“As far as we know, there is nothing like it in Earth orbit so far,” says Holger Hermanns, professor of Computer Science at Saarland University. In collaboration with his doctoral student Gilles Nies and student Marvin Stenger, Hermanns has developed a procedure that allows for far more accurate predictions of the amount of battery power needed for a particular operation in space.
Until now, space logisticians have tended to plan with overly large and heavy batteries, conceding valuable space needed for other equipment and experiments. “Amongst other things, not enough attention has been paid to the recovery effect, a phenomenon well-known from mobile phones. If the phone dies due to an empty battery, it often takes just a few minutes of waiting, then you can turn the phone back on again and use it, for a short time at least,” Hermanns says. The new battery model can be used to monitor the exact amount of energy currently available, and determine how much of it is present in chemically bound form, that is, not immediately usable. This lets the computer scientists calculate the probability of the battery being discharged at any given moment.

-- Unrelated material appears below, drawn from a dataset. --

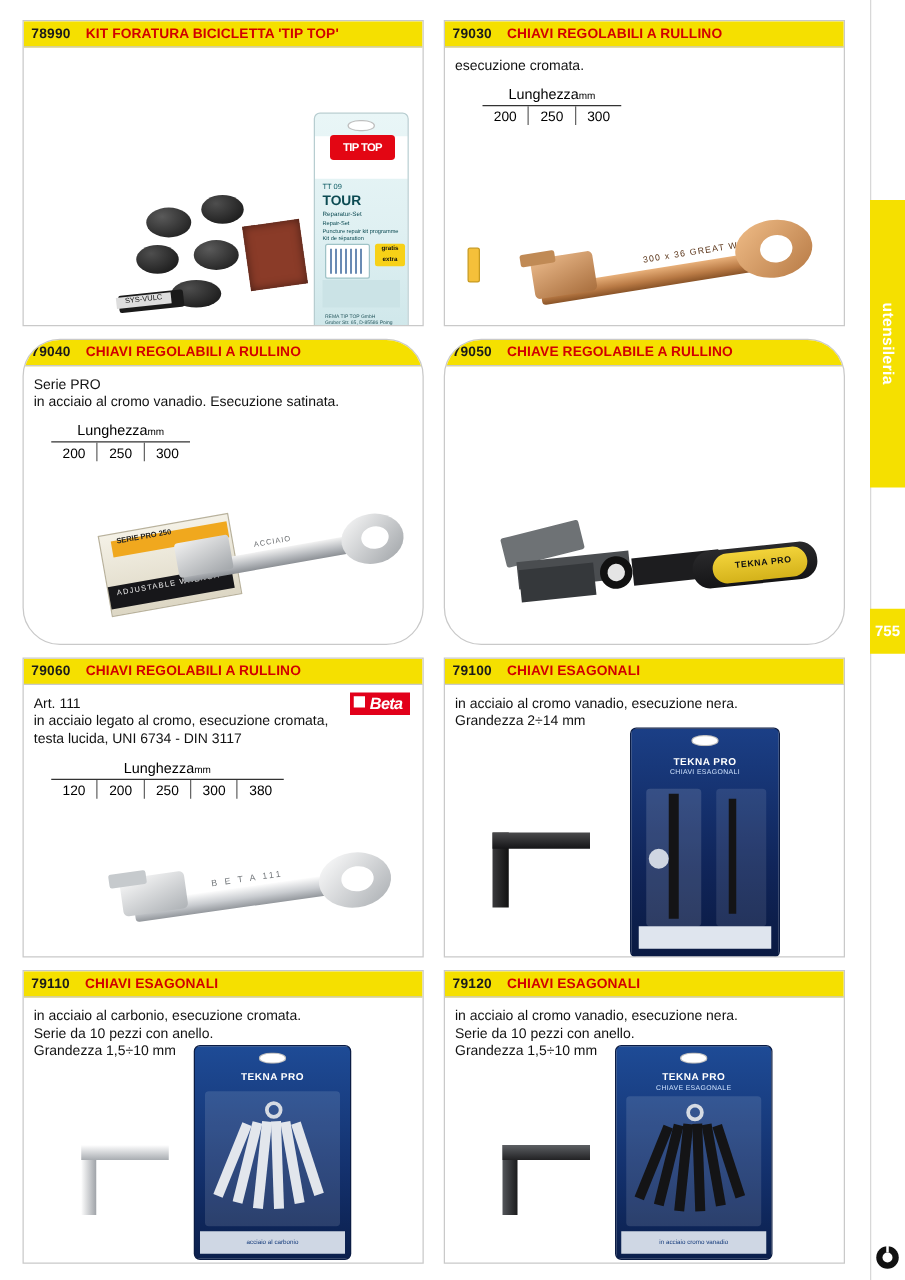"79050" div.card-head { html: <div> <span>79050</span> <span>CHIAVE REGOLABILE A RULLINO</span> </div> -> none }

The Saarbruecken computer scientists’ findings can also be applied on Earth. “Batteries are ubiquitous — and a good battery model helps in a lot of situations,” says Holger Hermanns. Consider, for instance, the energy demands of an electric car: “So far, we could only answer the following question: Under ideal conditions, will the battery charge be enough for this electric car to make it to Frankfurt Airport? Now we can see whether the air conditioning system can be operated in such a way that you have a chance greater than 99 percent at all times to make it to your plane in time with the current charge”, explains Hermanns.